Triangle of Sadness, la recensione: il naufragio della società
Del resto, la componente satirica di Triangle of Sadness è fin dall'inizio ben manifesta, nonché più esplicita e di facile lettura rispetto all'opera precedente di Ruben Östlund, The Square; in tal senso, nel terzo atto il regista svedese ci illustra il modo in cui le dinamiche esistenti fra le classi sociali tenderanno a riprodursi anche laddove le categorie legate al censo vengono meno. Nella sua prima apparizione, Abigail era una cameriera senza nome (come tante altre) che si affacciava alla cabina di Carl e della sua fidanzata Yaya (Charlbi Dean) per occuparsi delle pulizie, ma veniva respinta dalla coppia di modelli, ancora a letto. Quando ricompare sullo schermo, la donna si impone come la leader indiscussa dei naufraghi; ed è significativo che proprio una 'proletaria' come lei, Paula, sia la più refrattaria a riconoscere il nuovo status quo e la trasformazione dei rapporti di potere. Perché di potere, invariabilmente, si tratta: un potere che sull'isola non deriva più dal denaro, ma dall'acqua potabile, dal pesce e dai bastoncini di pretzel.
Pensavo fosse amore... invece era un pesce
L'affondo di Östlund, a questo punto, si dirige in direzione di Carl. Nell'incipit del film, il modello impersonato dal venticinquenne londinese Harris Dickinson viene mostrato come una sorta di automa seminudo che reagisce a comando (la gag Balenciaga/H&M) e avverte la propria inferiorità - nel reddito e nel prestigio - accanto alla partner. Anche sullo yacht, Carl è sostanzialmente l'ultimo fra i ricchi: colui che può permettersi la crociera solo perché essa è stata offerta gratuitamente alla sua fidanzata influencer. Carl, tutto sommato, ne è consapevole, così come è consapevole che il proprio 'valore' dipende interamente dallo statuto di cute boy, come lo apostrofa Abigail; e il cute boy non ha remore ad adeguarsi alle circostanze, di fatto prostituendosi ad Abigail al fine di ricevere cibo ("Io ti amo; tu mi dai il pesce") e avere il privilegio di dormire sulla barca. È l'ennesimo esempio di mercificazione, una delle infinite declinazioni di un capitalismo che non è più solo un sistema economico, ma un autentico modus vivendi.
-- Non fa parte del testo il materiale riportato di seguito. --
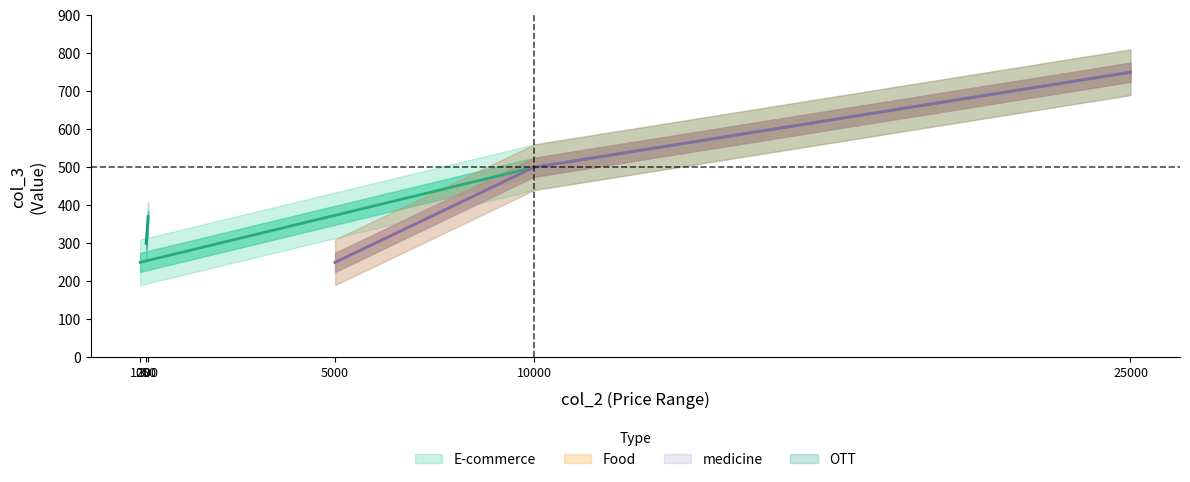

The E-commerce series shows 335 at 100. True or false?

False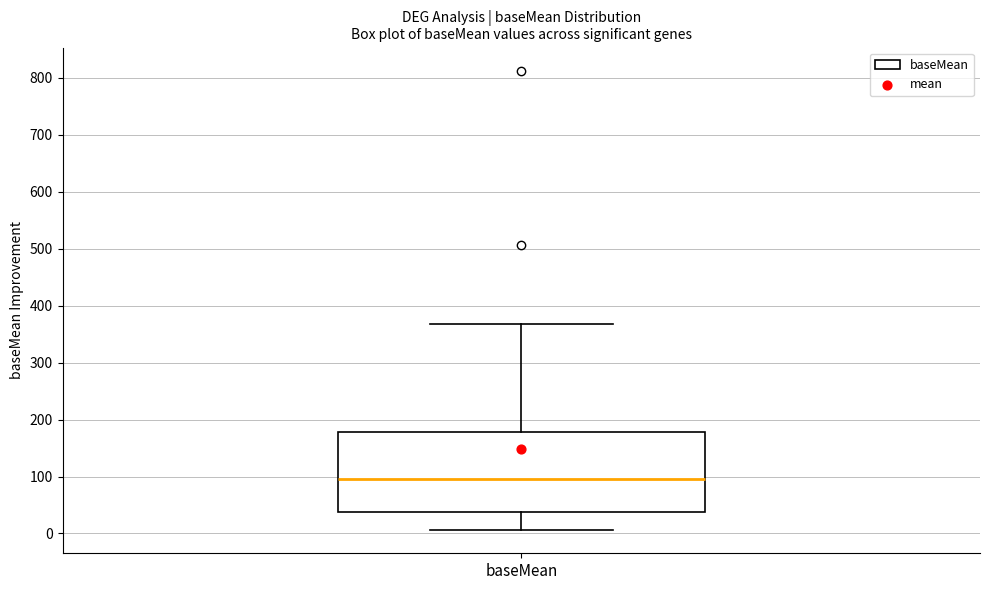

Transcribe this box plot: give where the median line is, the range the box spans, and where the two whiskers end, as read against the y-axis. The values are not printed on the chart, so give them approximately, as read against the axis.

median 100, box 40 to 180, whiskers 10 to 370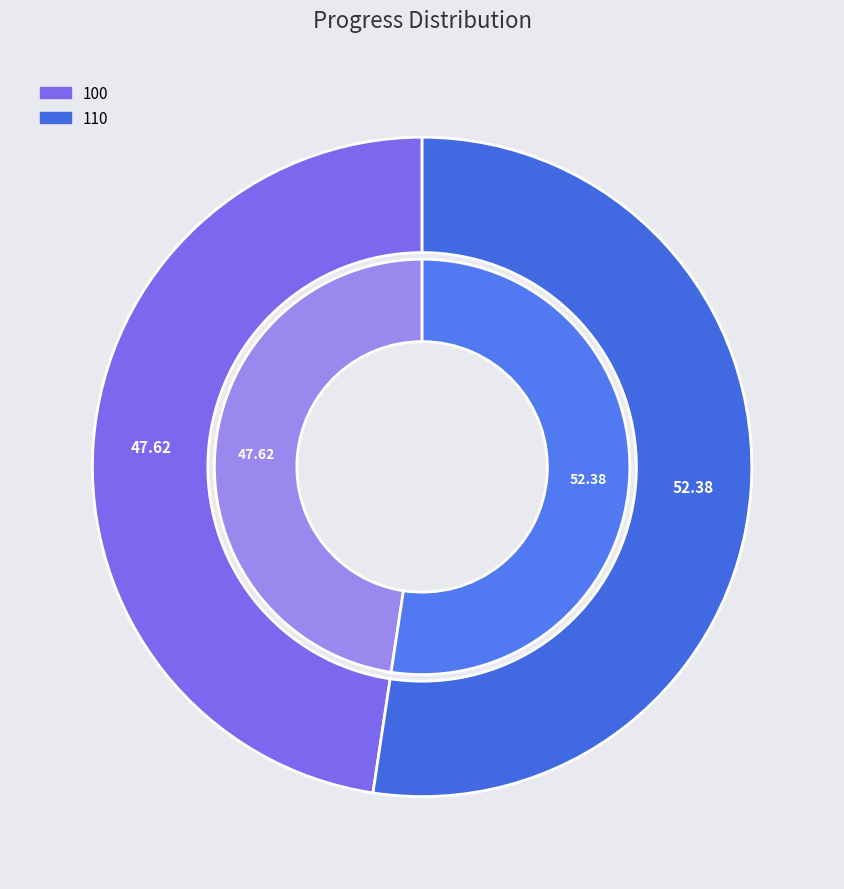

What percentage is NOT represented by 110?

47.6%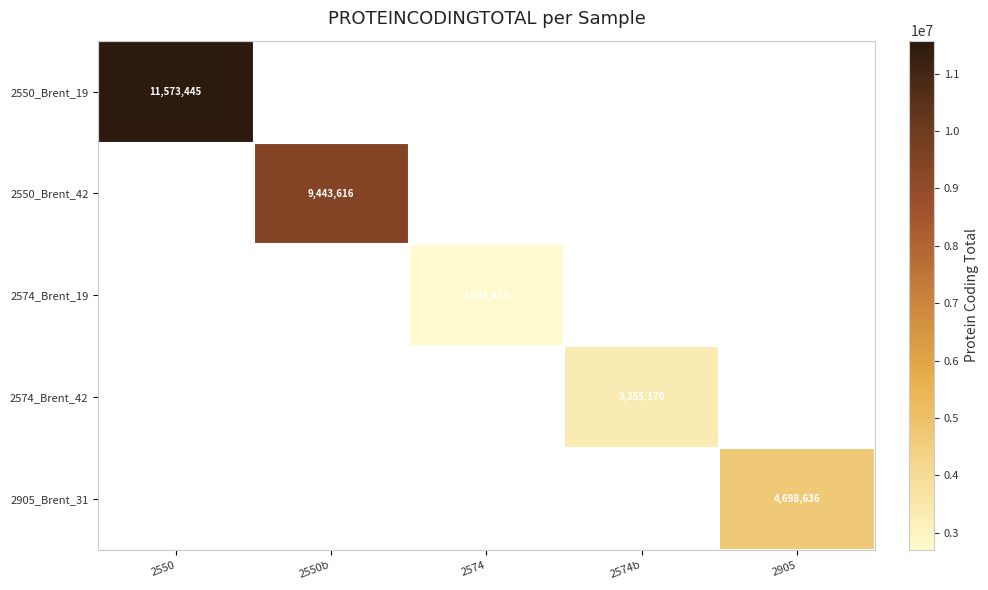

Is it true that 2550_Brent_19 equals 11573445 at 2550?

True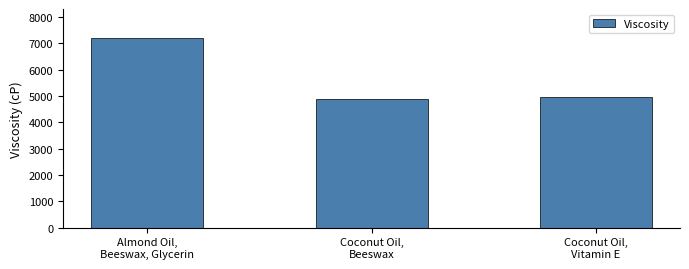

List the labels in order of value, smallest first.

Coconut Oil,
Beeswax, Coconut Oil,
Vitamin E, Almond Oil,
Beeswax, Glycerin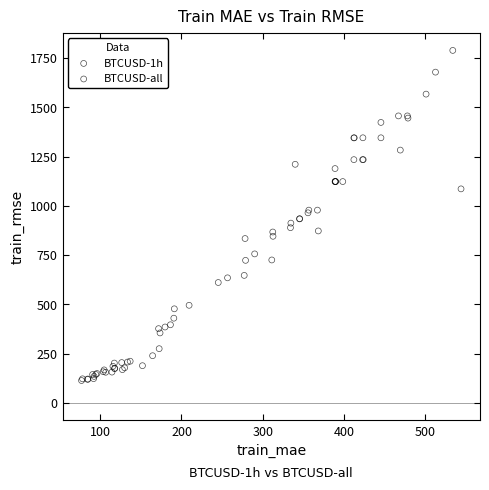

Which series has the widest spread of Y values?

BTCUSD-all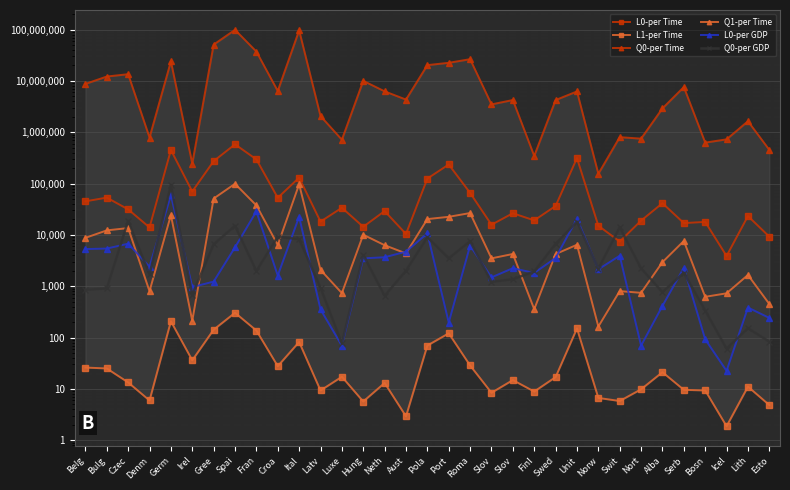

Rank the categories by L0-per Time value from lowest to highest.

Icel, Swit, Esto, Aust, Denm, Hung, Norw, Slov, Serb, Bosn, Latv, Nort, Finl, Lith, Slov, Neth, Czec, Luxe, Swed, Alba, Belg, Croa, Bulg, Roma, Irel, Pola, Ital, Port, Gree, Fran, Unit, Germ, Spai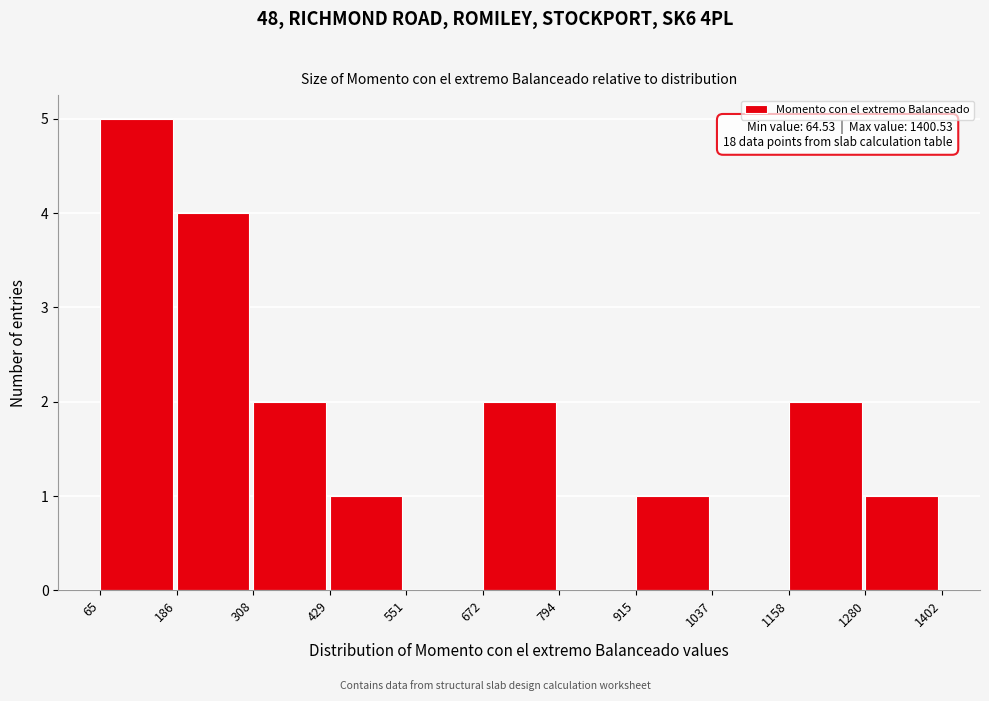

Over which range of the x-axis is the bar tallest?

65 to 186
Parasite: il fascino discreto della borghesia nel capolavoro di Bong Joon-ho
Nel finale, minacciosamente ambiguo, Ruben Östlund ci regala un altro "colpo di coda". Abigail e Yaya si allontanano dall'accampamento per esplorare l'isola e all'improvviso scoprono che essa è tutt'altro che deserta: il lato opposto ospita infatti un resort di lusso (in altre parole, una replica del contesto vacanziero dello yacht). Per i naufraghi, si tratterebbe del ritorno alla 'normalità'; ed è Yaya stessa a sottolinearlo quando, in preda all'entusiasmo, propone ad Abigail un lavoro come sua assistente. Ma per chi si è abbandonato all'ebrezza del potere, è difficile ridiscendere ai gradini più bassi della scala sociale: per Abigail, tale proposta equivale a un'umiliazione, al pari del famigerato commento sull'odore dei poveri in Parasite. Ecco dunque che il film si chiude sul suo sguardo assassino e sulla mano sollevata che stringe una pietra, pronta a colpire: perché forse, come Parasite, pure questa storia non troppo diversa è destinata a concludersi in un bagno di sangue.